Three-electrode configuration was employed to construct the sensing devices. A piece of graphite foil with thickness of 0.5 mm was first cleaned by ethanol and deionized water under ultrasonication (300 W), followed by being cut into certain shapes as working electrode (WE), counter electrode (CE), and pseudoreference electrode (RE). Cleaning protocols for all of the other components, that is, poly(methyl methacrylate) (PMMA) substrate and sampling sponge, were also critically applied using ethanol and deionized water under ultrasonication before fabricating each μCS device to prevent any contaminations. The design and dimensions are detailed in Figure S1. A piece of microfluidic paper was sandwiched between the CE and WE, whereas the RE will be placed adjacent to the RE to reduce the ohmic resistance. To complete the device, the electrodes were taped onto a PMMA substrate for easy operation, as shown in Figure . A piece of sponge, placed on one end of the paper channel, was used as analyte reservoir, which contains 2 mL (initial volume) of analyte solution and can constantly feed the analyte solution in 15 min. During the measurement, a glass vial was used to cover the sampling sponge to prevent the solvent evaporation or concentration change of an analyte. An absorbent pad cut in pieces is located at the other end of the paper channel. The function of the absorbent pad is to wick the fluid through the paper channel, create a quasi-steady flow of analyte within the paper channel, and accumulate the amount of analyte flowing through the detection sites. For preparation of the Bi-modified WE, the catalyst suspension ink was first prepared by dispersing 5 mg of Bi2O3 and 15 mg of carbon black (Vulcan XC-72) together with 0.5 mL of 20 wt % Nafion in 1.5 mL of ethanol solution. The modified electrode was then prepared by applying 5 μL of the above ink solution onto graphite foils, covering an area of 0.5 × 0.5 mm2, which is comparable to the effective surface area of WE in a modifier-free μCS device (as detailed in the Supporting Information). The function of carbon black is to better disperse the Bi species and also improve the electrical conductivity within the catalyst layer.

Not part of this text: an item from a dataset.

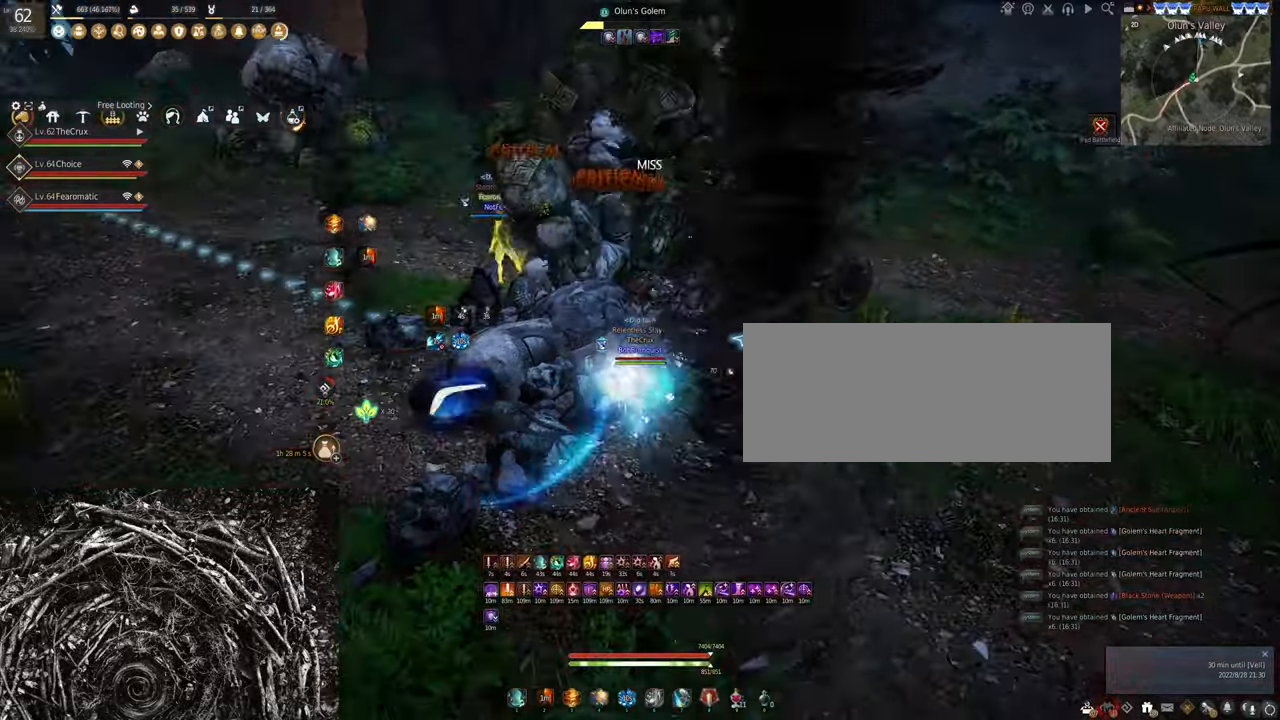
{"keys": ["w"], "mouse": [], "events": [[33, "s", "up"], [66, "mouse_left", "up"], [233, "shift", "down"], [233, "w", "down"], [500, "shift", "up"]]}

Electrochemical Measurements

Electrochemical measurements were carried out on PARSTAT Multichannel-1000 (AMETEK) controlled by the VersaStudio software. The SWASV measurements were conducted at room temperature, and no deaeration was performed to the supporting electrolyte (0.1 M acetate buffer solution). Heavy-metal concentrations were evaluated using square-wave anodic stripping voltammetry (SWASV). The SWASV experiments comprise an electrochemical deposition step and a square-wave anodic stripping voltammetry scan. The SWASV was performed under the following conditions: pulse height, 25 mV; step height, 10 mV; frequency, 25 Hz. The calibration plots were generated by conducting four independent measurements using four μCS devices. On each device, the measurements were conducted with one standard solution after the other, starting from the lowest to highest concentration. In total, four sets of data were obtained, which are later used to generate the error bars (defined as the relative standard deviation) for each concentration.

Structural Analysis

Raman spectra were recorded with a Bruker Senterra Raman microscope spectrometer with 532 nm excitation (laser power: 0.5 mW) and a 3 cm–1 resolution and were captured from three different points for each sample. The morphology of graphite foils was investigated using a scanning electron microscope (Philips XL30 FEG) operated at an accelerating voltage of 30 kV.